▸ **Exercise goal**
From the news report on tribal clashes in Jonglei, output the stretch from "The north and" through "border and power-sharing." word for word.

>> begin Reading passage

Scores killed in tribal clashes

©

Text by NEWS WIRES

Latest update : 2009-09-22

More than 100 people were killed and many injured at the weekend in the latest series of violent tribal clashes in the southern state of Jonglei, according to a military spokesman.

AFP - More than 100 people were killed in weekend clashes in the troubled Jonglei state of south Sudan, where the rate of violent deaths has overtaken that of Darfur, a military spokesman said Monday.
  
"There is a total of 102 killed, including 51 civilians and 23 of the attackers, and 46 injured," Major General Kuol Diem Kuol of the Sudan People’s Liberation Army (SPLA) told AFP.
  
Kuol told AFP earlier, when the known death toll stood at 76, that 11 SPLA soldiers and 11 other troops were among the dead.
  
"This is not a raid for cattle but a militia attack against security forces," he said.
  
Tribesmen from the Lou Nuer ethnic group raided the Dinka Hol village of Duk Padiet in Jonglei state on Sunday morning, forcing a company of SPLA soldiers based there to flee.
  
More than 2,000 people have died and 250,000 been displaced in inter-tribal violence across the south since January, according to the United Nations, with the rate of violent deaths now exceeding that of war-torn Darfur in west Sudan.
  
A reconciliation conference between the main tribes of Jonglei state was planned for September 30 but has been postponed, a local source told AFP.
  
Clashes between rival ethnic groups in southern Sudan erupt frequently -- often sparked by cattle rustling and disputes over natural resources, while others are in retaliation for previous attacks.
  
However, a series of recent raids has shocked many, with an apparent sharp rise in attacks on women and children, as well as the targeting of homesteads.
  
Kuol had earlier said he suspected that the raiders on Sunday were backed by supporters of northern Sudan's ruling National Congress Party (NCP).
  
NCP officials have repeatedly denied such accusations. North-south tensions remain high, with Sudan still divided by the religious, ethnic and ideological differences that fuelled a 22-year civil war which ended in a 2005 peace deal.
  
Under that deal, the south has a six-year transitional period of regional autonomy and takes part in a unity government until a 2011 referendum on self-determination.
  
The north and south have agreed on 10 key areas to work together, including upcoming elections next April, peace efforts in Darfur, demarcating the north-south border and power-sharing.
  
However, two other issues remain: the referendum, and census results rejected by the south but which are seen as key to the upcoming elections.
  
The north's NCP wants a 75-percent threshold for the south's independence to be recognised while the SPLA says a simple majority of voters in the referendum would be enough.

>> end Reading passage
>> begin Raw records

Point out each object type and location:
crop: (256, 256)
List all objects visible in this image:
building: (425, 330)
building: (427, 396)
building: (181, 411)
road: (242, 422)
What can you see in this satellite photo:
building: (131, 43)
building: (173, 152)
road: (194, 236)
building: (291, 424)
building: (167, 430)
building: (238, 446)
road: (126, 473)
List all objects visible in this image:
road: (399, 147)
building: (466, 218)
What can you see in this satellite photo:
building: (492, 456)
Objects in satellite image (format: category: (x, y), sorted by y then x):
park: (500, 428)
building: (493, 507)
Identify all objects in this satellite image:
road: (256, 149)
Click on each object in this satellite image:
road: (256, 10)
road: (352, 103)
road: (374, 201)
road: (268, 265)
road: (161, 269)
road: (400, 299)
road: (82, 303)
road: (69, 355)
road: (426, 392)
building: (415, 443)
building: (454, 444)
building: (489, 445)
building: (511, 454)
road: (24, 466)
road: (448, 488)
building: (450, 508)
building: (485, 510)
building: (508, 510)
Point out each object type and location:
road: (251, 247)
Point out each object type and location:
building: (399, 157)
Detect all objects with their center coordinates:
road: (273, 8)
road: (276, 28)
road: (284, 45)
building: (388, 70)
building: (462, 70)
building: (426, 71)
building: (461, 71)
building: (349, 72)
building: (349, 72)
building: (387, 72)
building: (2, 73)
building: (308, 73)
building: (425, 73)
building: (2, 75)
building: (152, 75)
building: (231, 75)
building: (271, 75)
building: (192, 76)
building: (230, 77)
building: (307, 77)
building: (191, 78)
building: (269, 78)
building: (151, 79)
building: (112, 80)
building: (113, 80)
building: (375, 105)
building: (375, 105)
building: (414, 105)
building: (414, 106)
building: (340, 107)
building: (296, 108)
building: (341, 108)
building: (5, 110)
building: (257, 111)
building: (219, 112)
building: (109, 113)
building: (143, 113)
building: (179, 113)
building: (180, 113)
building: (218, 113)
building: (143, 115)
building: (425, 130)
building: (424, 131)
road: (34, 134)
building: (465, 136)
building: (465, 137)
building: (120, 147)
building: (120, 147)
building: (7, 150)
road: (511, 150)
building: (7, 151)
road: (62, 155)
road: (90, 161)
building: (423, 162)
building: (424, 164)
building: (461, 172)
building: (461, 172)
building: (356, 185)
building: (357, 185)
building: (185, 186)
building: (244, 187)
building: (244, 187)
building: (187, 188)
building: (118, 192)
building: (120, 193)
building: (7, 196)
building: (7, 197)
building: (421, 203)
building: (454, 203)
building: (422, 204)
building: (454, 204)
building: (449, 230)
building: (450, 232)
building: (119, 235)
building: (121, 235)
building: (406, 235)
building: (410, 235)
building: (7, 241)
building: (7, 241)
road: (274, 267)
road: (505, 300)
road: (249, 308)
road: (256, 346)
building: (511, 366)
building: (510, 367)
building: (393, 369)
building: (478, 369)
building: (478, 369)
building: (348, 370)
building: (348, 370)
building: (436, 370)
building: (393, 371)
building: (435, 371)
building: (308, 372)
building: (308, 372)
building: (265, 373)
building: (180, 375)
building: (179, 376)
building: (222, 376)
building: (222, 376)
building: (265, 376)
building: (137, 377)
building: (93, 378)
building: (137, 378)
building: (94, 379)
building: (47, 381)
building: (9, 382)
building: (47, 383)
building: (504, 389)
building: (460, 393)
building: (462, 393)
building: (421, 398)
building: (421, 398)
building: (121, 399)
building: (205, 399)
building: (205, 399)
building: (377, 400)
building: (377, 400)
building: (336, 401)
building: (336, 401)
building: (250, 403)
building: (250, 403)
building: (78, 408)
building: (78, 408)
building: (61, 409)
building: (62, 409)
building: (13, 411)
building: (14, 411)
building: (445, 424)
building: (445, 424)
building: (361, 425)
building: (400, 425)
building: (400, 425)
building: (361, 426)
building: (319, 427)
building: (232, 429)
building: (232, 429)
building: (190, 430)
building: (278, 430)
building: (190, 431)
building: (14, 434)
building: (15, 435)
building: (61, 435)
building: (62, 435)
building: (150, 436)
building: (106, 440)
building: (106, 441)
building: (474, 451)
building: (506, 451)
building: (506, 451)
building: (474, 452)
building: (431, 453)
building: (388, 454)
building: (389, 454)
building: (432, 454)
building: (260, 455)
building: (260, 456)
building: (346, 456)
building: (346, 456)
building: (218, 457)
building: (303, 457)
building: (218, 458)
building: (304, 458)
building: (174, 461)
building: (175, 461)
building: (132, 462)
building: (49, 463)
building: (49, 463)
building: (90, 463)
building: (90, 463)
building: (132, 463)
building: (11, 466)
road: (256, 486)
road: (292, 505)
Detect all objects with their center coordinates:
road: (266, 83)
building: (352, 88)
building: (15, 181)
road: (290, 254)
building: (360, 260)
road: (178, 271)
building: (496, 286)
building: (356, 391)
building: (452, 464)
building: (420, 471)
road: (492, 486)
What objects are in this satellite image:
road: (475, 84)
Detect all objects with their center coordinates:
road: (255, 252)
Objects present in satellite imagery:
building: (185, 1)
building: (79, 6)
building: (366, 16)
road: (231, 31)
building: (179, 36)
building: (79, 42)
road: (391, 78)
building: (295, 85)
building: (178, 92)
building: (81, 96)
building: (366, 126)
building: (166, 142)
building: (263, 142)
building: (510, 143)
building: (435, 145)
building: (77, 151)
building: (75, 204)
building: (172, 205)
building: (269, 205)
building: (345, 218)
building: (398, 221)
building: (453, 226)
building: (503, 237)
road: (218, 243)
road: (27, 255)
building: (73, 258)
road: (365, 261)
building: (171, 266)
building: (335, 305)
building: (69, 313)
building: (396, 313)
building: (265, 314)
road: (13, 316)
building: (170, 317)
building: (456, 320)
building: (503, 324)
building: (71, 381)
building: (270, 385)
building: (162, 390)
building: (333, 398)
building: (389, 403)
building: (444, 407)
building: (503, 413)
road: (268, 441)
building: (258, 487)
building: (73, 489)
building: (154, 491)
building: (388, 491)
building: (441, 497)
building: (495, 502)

>> end Raw records

▸ **The completed task**
The north and south have agreed on 10 key areas to work together, including upcoming elections next April, peace efforts in Darfur, demarcating the north-south border and power-sharing.